A small point to note but it illustrates the huge challenge faced by any candidate trying to unseat an incumbent in Nigeria.

So if you are like me and you want to see change in Nigeria, be considerate when you criticise a challenger who is trying to unseat an incumbent.

But more importantly, we need to get into the habit of donating money to candidates we believe in.

Nigerians (Christians) don’t have a problem ‘sowing seeds’ in church or donating towards the purchase of a new car or house or suit for their Pastor. The reality is that after you have done all that, by and large the problems of Nigeria still remain.

Its not out of place that we learn to ‘sow seeds’ into the campaigns of candidates we believe in.

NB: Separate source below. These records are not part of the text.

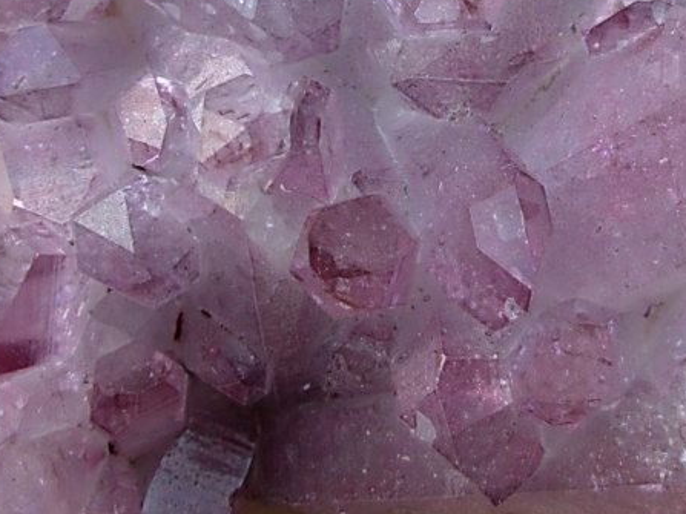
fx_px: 1724
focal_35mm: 87
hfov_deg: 22.3
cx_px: 496
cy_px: 75
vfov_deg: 16.8
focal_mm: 6.3
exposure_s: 1/431
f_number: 2.9
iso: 50
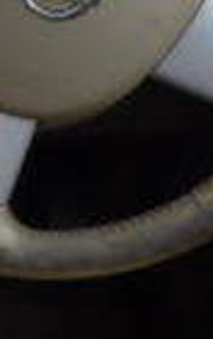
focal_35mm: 169
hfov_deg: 6.9
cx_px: -445
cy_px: -126
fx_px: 1563
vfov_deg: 12.0
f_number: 3.5
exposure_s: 1/125
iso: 125
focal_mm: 5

The best candidates are usually the ones who need the most money…look for them, they are there. They might not be in the PDP or the ACN, but they are there working as hard as they can under very difficult circumstances.

Let me introduce to you one such candidate I am backing (if you haven’t met him). His name is Malcolm Fabiyi and he’s running for the Senate from Abuja. You can download his manifesto here and see what he’s all about. And if you feel comfortable enough with what you have seen, contact them to make a donation.

P.S Femi Pedro has this huge billboard ontop of a building on Ikorodu road. Shame really.

8. So I am now a registered voter. I have selected the candidate I am voting for (will gist you more on that shortly) and I will be returning to vote in April and most importantly I will protect my vote.

I do not know what the Nigerian people will say via the ballot box in April. But I do know that they are not dumb as our politicians have made it look like in past elections. So even if the people are talking rubbish, I am confident that their voices will be heard.

Maybe then, we can begin to make the connection between the way we vote and the state of the nation and then rectify it at the next opportunity we get via the ballot box.



I was in and out of Lagos like Jack Bauer. If I didn’t get in touch, I apologise. I will make it up in a couple of months time.